Once boasting 600-plus lavish mansion-estates, the “Gold Coast” of Long Island’s North Shore, inspiration for F. Scott Fitzgerald’s 1925 classic The Great Gatsby, glittered through the Jazz Age before finally fading in the 1950s.
Reacting to the demolition wave of the 1960s, Monica Randall and her sister, then teenagers, became the “Gold Coast Rescue Team.” Cameras and notebooks in hand, they haunted abandoned estates on horseback.

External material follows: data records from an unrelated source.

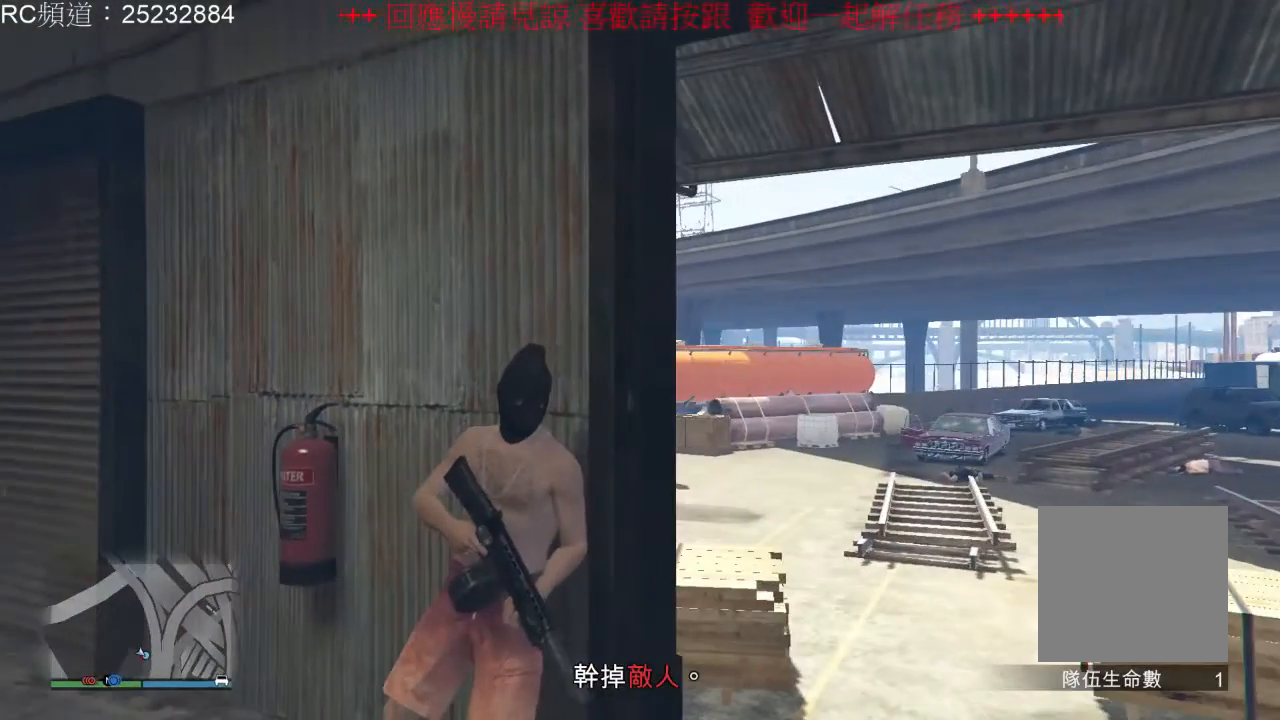
{"dt_ms": 500, "buttons": [], "left_stick": "center", "right_stick": "right", "events": [[200, "right_stick", "right"]]}
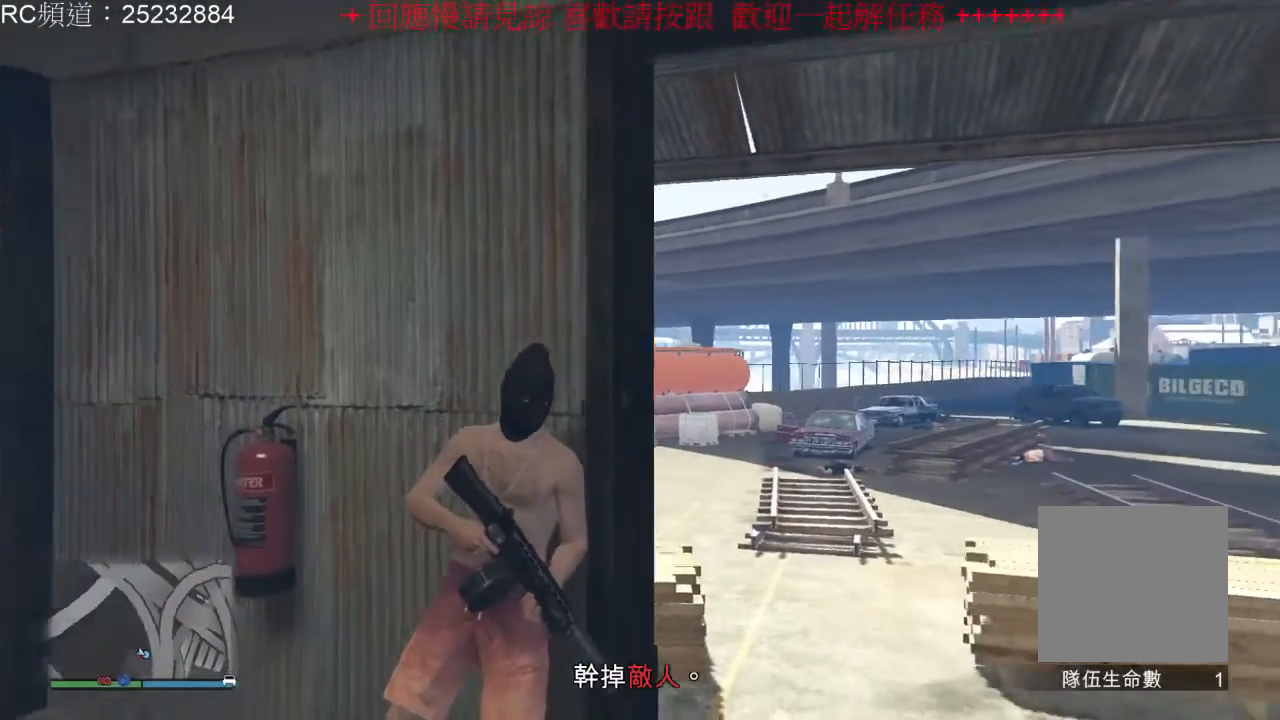
{"dt_ms": 500, "buttons": [], "left_stick": "center", "right_stick": "center", "events": [[333, "right_stick", "center"]]}
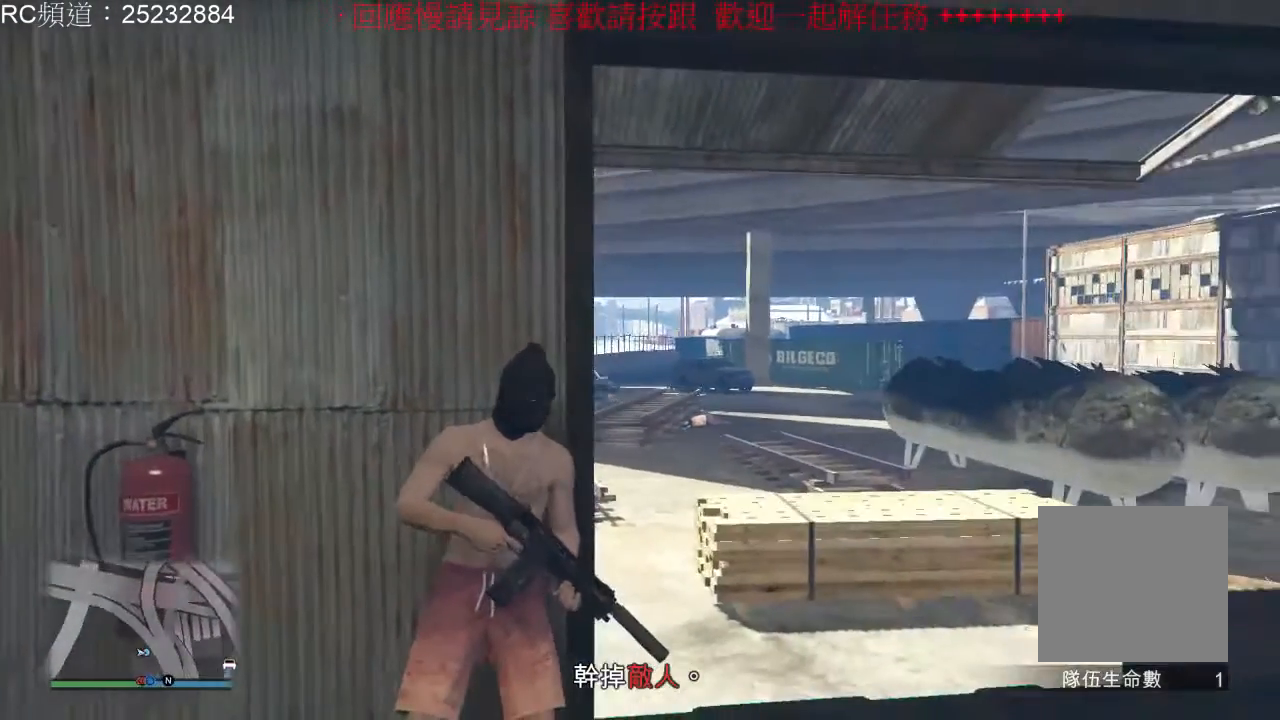
{"dt_ms": 500, "buttons": [], "left_stick": "center", "right_stick": "center", "events": []}
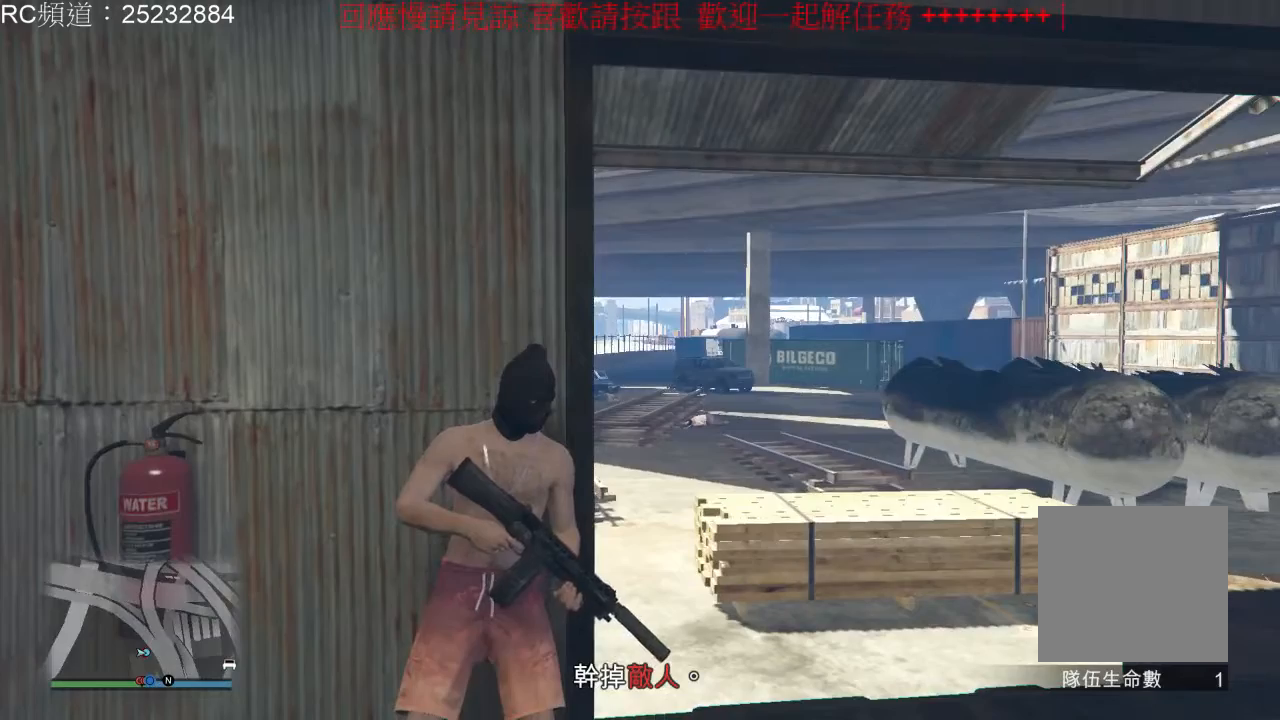
{"dt_ms": 500, "buttons": [], "left_stick": "center", "right_stick": "right", "events": [[200, "right_stick", "right"]]}
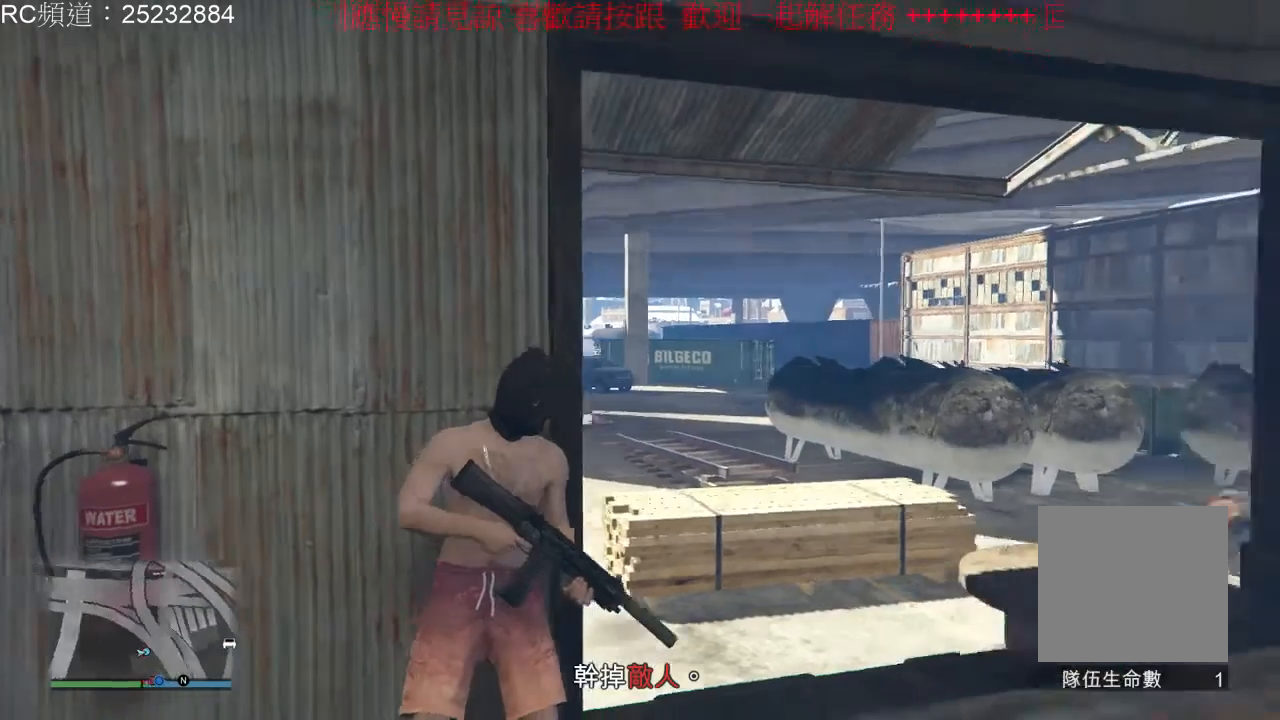
{"dt_ms": 500, "buttons": [], "left_stick": "center", "right_stick": "center", "events": [[67, "right_stick", "center"]]}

Climbing crumbling staircases and sliding down coal chutes, they documented the crumbling piles ahead of the bulldozers while carrying off silken gowns, hats and other items from attics and steamer trunks.
With Gatsby-esque elements to her own life, Randall—author, preservationist, location scout and speaker—remains a most engaging authority on this bygone era.
“Improbable-sounding but true, much Gold Coast lore was about outdoing the neighbors,” says Randall, who supplied fashions for and appeared in the 1974 Gatsby movie. “At one party, polar bear-costumed staff went up in hot-air balloons and pitched coconut snowballs to the children below. Never to be repeated, that era provided enough entertainment to keep writers busy for 100 years.”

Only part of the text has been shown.